Встал и еще похлопал ногами, снег с валенок обил.
–Здорово,– сказал Ваня и впервые за многие-многие дни рассмеялся.
Все радовало, все нравилось ему: и это мартовское, слепящее глаза солнце, и этот нарядный сосновый бор, с которого уже сошел снег, и эта белая петлистая речка, по которой вышагивали синие тени каких-то сказочных, огромных лошадей и людей.
Мать, когда Савва объявил, что забирает его, Ваню, в лес, изменилась в лице, а Огнейка даже расплакалась: вот какое страшилище для всех этот лес.
А чего особенного? Разве он хоть раз был так счастлив в монастыре, как сейчас? Сидишь, скрипишь целый день перышком – ни повернись, ни дыхни, а тут…
Ваня сделал глубокий вдох и свистнул.
–Ха!– наморщил веснушчатый нос Пашка.– Затыкай уши.– Он ощерил редкозубый, с длинными клыками рот, выгнул язык, и свист раскатился по всему лесу.
Какую-то минуту шагали молча, потом неугомонный Пашка хлопнул Ваню по плечу.
–Давай в дурака играть.
–В дурака, на дороге?
–На возу!– Пашка достал из-за пазухи шубешки мятую, засаленную колоду карт.
–Не. За лошадями надо смотреть.
–Тю, нашел о чем горевать. Я иной раз всю дорогу от делянки до складов дрыхаю, а ты – за лошадями смотреть. Скажи лучше – струсил.
–Я струсил?
–А то я?
Ваня глянул на Карюху, ступисто вышагивающую вслед за Ефтиным Воронком, и колебания его кончились – первым запрыгнул на бревна.
Пашка играл в карты худо, не лучше, чем учился, и Ваня легко выиграл у него.
–Ничего, ничего,– утешал себя Пашка.– Я еще загну тебе салазки.
Но он и второй, и третий раз проиграл, и тут уж у него заходили ноздри.
–А я знаю, почему ты выигрываешь.
–Почему?
–Икоты знаешь.
–Че-го?
–Чего, чего. Из монастыря-то за что выгнали. Не знаем, что ли. На Федьку-келейника икоты хотел напустить.
Ваня не успел ударить Пашку, потому что в это время воз, переваливший за пригорок, вдруг остановился, и они оба полетели в снег.
Страшная догадка о какой-то непоправимой беде обожгла его, когда они еще барахтались в снегу, а потом, когда он вскочил на ноги, он с ужасом увидел, как Карюха, давясь и вылезая из хомута, оказалась на крупе…
16
Будут, будут в его жизни радости – судьба не обделит его испытаниями. Но с чем, с каким счастьем, с какой радостью сравнить то, что он пережил тогда, пятнадцатилетним парнишкой, на лесной дороге у Вонги?
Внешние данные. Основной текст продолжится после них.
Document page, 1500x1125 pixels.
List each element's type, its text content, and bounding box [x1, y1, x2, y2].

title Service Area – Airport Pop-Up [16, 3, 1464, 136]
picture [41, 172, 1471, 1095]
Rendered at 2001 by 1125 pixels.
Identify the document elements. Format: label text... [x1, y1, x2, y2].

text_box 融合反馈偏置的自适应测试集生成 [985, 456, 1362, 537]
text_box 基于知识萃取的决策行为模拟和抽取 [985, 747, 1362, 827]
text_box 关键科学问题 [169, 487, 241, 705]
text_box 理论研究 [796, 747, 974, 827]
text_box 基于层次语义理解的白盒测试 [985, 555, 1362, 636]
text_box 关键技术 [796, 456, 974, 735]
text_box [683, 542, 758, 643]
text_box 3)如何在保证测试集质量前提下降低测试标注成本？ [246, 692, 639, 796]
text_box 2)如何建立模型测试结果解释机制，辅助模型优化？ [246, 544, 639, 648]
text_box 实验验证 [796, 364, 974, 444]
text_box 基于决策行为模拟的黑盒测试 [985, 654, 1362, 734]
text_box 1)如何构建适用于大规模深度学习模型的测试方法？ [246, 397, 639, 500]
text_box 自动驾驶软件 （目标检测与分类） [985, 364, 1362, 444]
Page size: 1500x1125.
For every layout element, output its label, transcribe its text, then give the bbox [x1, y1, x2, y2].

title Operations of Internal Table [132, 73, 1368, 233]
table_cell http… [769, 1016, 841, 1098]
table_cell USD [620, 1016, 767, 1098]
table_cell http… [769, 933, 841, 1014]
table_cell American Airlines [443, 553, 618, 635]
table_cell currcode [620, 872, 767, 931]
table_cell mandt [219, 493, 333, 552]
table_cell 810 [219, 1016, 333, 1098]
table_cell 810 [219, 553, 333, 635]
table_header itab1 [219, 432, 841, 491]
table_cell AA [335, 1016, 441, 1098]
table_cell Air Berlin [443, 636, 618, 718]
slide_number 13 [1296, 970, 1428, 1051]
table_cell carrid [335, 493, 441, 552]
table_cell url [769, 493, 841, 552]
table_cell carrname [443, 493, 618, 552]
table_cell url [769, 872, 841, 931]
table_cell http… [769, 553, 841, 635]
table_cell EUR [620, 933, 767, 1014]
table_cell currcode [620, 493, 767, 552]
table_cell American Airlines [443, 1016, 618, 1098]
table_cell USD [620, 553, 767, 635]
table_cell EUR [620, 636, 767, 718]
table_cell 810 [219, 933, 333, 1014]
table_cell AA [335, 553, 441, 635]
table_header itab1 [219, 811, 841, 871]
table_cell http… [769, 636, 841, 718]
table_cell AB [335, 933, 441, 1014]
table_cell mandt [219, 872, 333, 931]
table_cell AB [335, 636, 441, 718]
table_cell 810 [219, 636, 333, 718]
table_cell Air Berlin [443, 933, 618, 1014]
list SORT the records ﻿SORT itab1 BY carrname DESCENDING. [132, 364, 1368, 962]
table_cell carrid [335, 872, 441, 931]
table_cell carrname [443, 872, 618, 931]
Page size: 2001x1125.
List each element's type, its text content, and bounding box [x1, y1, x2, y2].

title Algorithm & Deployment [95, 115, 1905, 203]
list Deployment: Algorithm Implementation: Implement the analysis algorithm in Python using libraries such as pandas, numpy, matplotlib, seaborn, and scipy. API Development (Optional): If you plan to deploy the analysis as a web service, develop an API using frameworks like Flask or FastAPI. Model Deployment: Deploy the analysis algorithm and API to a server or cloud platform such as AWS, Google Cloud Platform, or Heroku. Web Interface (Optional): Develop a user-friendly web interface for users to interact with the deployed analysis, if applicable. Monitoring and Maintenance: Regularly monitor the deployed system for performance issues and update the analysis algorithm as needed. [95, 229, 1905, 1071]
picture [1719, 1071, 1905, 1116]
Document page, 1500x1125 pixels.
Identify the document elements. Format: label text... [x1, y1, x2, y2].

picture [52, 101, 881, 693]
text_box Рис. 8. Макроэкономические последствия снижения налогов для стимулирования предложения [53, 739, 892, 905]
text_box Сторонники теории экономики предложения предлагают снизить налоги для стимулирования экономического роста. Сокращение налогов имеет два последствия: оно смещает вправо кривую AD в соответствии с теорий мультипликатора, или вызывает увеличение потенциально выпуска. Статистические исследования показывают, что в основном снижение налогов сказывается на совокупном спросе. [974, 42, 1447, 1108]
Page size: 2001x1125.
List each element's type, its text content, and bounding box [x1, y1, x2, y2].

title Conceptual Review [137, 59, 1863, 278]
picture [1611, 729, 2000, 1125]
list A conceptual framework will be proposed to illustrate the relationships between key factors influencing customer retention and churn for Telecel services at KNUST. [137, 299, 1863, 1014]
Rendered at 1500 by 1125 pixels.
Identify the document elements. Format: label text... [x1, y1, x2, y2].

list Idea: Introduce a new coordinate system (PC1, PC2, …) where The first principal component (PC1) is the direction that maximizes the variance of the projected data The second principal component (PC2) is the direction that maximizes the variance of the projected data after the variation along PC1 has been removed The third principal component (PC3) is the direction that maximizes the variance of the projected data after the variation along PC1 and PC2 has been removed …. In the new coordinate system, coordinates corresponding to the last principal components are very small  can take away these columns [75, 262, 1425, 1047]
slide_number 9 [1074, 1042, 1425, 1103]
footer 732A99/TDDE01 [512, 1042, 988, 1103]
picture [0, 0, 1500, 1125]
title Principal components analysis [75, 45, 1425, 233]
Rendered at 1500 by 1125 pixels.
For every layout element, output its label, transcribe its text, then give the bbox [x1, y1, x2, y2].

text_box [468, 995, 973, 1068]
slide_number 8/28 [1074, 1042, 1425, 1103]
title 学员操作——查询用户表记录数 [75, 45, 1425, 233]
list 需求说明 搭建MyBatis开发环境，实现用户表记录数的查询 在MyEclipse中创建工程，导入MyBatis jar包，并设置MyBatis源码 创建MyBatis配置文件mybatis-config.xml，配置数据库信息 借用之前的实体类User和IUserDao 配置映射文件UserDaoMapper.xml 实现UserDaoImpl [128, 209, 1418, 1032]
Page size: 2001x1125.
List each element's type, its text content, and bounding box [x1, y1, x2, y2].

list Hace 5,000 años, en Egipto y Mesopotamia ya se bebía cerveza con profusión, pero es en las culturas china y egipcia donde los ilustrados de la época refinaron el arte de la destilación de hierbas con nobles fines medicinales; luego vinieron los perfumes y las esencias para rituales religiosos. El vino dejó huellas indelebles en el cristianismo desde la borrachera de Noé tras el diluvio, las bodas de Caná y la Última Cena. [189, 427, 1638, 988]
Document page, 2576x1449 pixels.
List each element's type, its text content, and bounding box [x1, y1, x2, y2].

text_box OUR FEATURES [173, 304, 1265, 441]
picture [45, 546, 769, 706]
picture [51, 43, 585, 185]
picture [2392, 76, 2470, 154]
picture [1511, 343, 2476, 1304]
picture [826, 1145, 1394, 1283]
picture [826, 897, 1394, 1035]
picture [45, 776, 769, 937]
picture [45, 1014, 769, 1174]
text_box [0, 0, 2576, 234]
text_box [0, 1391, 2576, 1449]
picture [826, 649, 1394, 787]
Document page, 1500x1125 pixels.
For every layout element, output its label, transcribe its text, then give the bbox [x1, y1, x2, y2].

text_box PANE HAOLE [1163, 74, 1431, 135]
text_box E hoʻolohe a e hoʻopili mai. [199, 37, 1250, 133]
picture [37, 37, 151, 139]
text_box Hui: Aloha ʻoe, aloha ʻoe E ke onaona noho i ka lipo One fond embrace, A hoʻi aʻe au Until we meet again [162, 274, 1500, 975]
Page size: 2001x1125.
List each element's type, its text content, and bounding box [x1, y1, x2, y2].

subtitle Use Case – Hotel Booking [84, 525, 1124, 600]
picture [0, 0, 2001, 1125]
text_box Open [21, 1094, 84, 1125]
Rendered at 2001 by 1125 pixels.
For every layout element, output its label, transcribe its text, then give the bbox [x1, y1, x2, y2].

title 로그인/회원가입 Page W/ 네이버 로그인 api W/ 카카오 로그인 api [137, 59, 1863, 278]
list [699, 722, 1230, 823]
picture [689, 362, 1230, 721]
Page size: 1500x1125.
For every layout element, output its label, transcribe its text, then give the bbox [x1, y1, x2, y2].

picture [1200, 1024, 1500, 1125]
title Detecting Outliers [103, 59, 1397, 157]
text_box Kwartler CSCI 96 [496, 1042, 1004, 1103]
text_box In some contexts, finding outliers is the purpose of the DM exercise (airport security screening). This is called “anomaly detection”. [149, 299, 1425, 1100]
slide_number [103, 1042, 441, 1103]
Присев на корточки, он кропил своей слезой мокрую от растаявшего снега морду Карюхи, гладил ее теплые мягкие губы, всматривался в ее огромный выпуклый глаз, налитый лошадиной печалью и тоской, и умолял, заклинал ее: встань. Встань ради самой себя, ради ихней семьи, ради него, Вани.
И Карюха встала. Сама. Без всякого понукания.
И дальше уже ничто, решительно ничто не могло заглушить его радость: ни голод, который сосал под ложечкой всю вторую половину дня, ни мокрый снег-липуха, который неожиданно вытряхнула накатившаяся под вечер пухлая туча, ни битье Саввы.
Савва налетел на него как гроза, как божья кара.
–Я зачем, зачем взял тебя в лес? Чтобы в карты играть? Чтобы ноги ломать Карюхе?
Он орал, матюкался, лупил его березовой вицей, выломанной еще по дороге, и глаза его были белыми от бешенства – вот когда Ваня понял, что их не зря ругают белоглазой чудью.
Ваня не защищался, не увертывался от брата, криком не выдал боли. Виноват. Заслужил. И в конце концов Савва уже другим голосом заорал:
–Какого дьявола стоишь, как истукан? Ведь до смерти могу запороть.
Он бросил вицу, подошел к Карюхе, обнял ее за шею. И Ваня впервые в жизни увидел, как плачет старший брат. Бревна с саней и подсанок пришлось сваливать – головки саней занесло в снег. Еще немало времени ушло на замен старой, сломанной оглобли новой, которую Савва вырубил прямо в лесу из березовой жерди.
Наконец бревна снова были уложены на сани и подсанки – возьмет ли теперь вымотавшаяся Карюха воз?
Взяла, поперла, как будто ничего и не было, и Ваня ликующими глазами посмотрел на брата.
–Ну, Ванька,– сказал Савва,– есть у тебя счастье. А то ведь я, ежели бы Карюха сломала ноги, убил бы тебя. Ей-бо.
17
Снежная, мокрая падь, первая за эту зиму, повалила, когда Савва собрался наваливать третий воз.
Он выругался, с бессильной яростью отбросил в сторону слегу. Не везет! Сам Господь Бог не хочет, чтобы он хоть маленько выровнялся с напарником. Правда, Ефтя уговаривал его вместе ехать к избе, но одно дело Ефтины уговоры сегодня, а совсем другое, что он запоет завтра.
–Ладно,– невесело сказал Савва,– поедем и мы к избе. Да, может, оно и к лучшему, что погода раскисла, а то, чего доброго, замучим Карюху.
Карюха поплелась вялым, спотыкающимся шагом, ее даже близость долгожданного отдыха не взбодрила. Густой белый пар шел от ее мокрой распаренной спины, она то и дело останавливалась, тяжело поводила боками, и Савва, такой во всем нетерпеливый, терпеливо ждал, когда она сама тронется с места.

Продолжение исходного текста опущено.